Nvidia published its second quarter financial results on Thursday, easily exceeding market expectations with broad growth across all platforms.
The semiconductor giant posted non-GAAP earnings of $1.01 on revenue of $2.23 billion.
Wall Street was looking for earnings of 70 cents per share on revenue of $1.96 billion.
A year prior, the Santa Clara, Calif.-based company posted non-GAAP earnings of 53 cents per share on revenue of $1.43 billion.
“Adoption of NVIDIA GPU computing is accelerating, driving growth across our businesses,” CEO Jensen Huang said in a statement. “Datacenter revenue increased more than two and a half times. A growing number of car and robot-taxi companies are choosing our DRIVE PX self-driving computing platform. And in Gaming, increasingly the world’s most popular form of entertainment, we power the fastest growing platforms – GeForce and Nintendo Switch.

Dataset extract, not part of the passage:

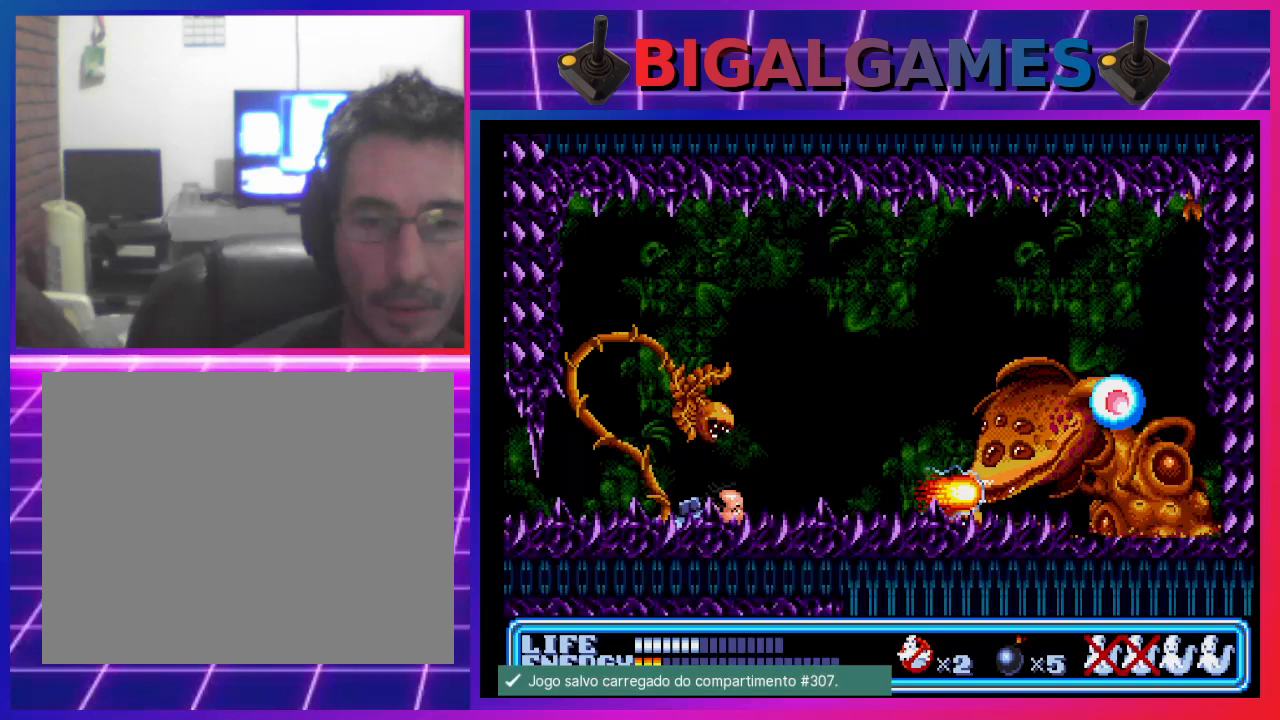
{"buttons": ["DPAD_DOWN", "DPAD_LEFT"], "left_stick": "center", "events": [[100, "DPAD_LEFT", "down"]]}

The chief executive also highlighted the company’s AI innovations, including the Volta GPU for deep learning.
“This quarter, we shipped Volta in volume to leading AI customers,” he said. “This is the era of AI, and the NVIDIA GPU has become its brain.”
The company noted some AI-related highlights for the quarter in the datacenter segment, such as the rollout of its new lineup of NVIDIA DGX AI supercomputers, with a large installation at Facebook. The company also in Q2 announced the NVIDIA GPU Cloud Platform, offering developers a software suite for AI development.
Datacenter revenue was a record $416 million, up 175 percent year-over-year. Datacenter growth was fueled by strong demand by hyperscale and cloud customers for deep learning training and accelerated GPU computing, the company said, as well as demand for HPC, DGX AI supercomputing, and GRID virtualization platforms.
Meanwhile, Nvidia also noted that the rise in crypto coin prices resulted in increased demand in OEM GPU sales.
For Q3, Nvidia said it expects revenue of $2.35 billion, plus or minus two percent.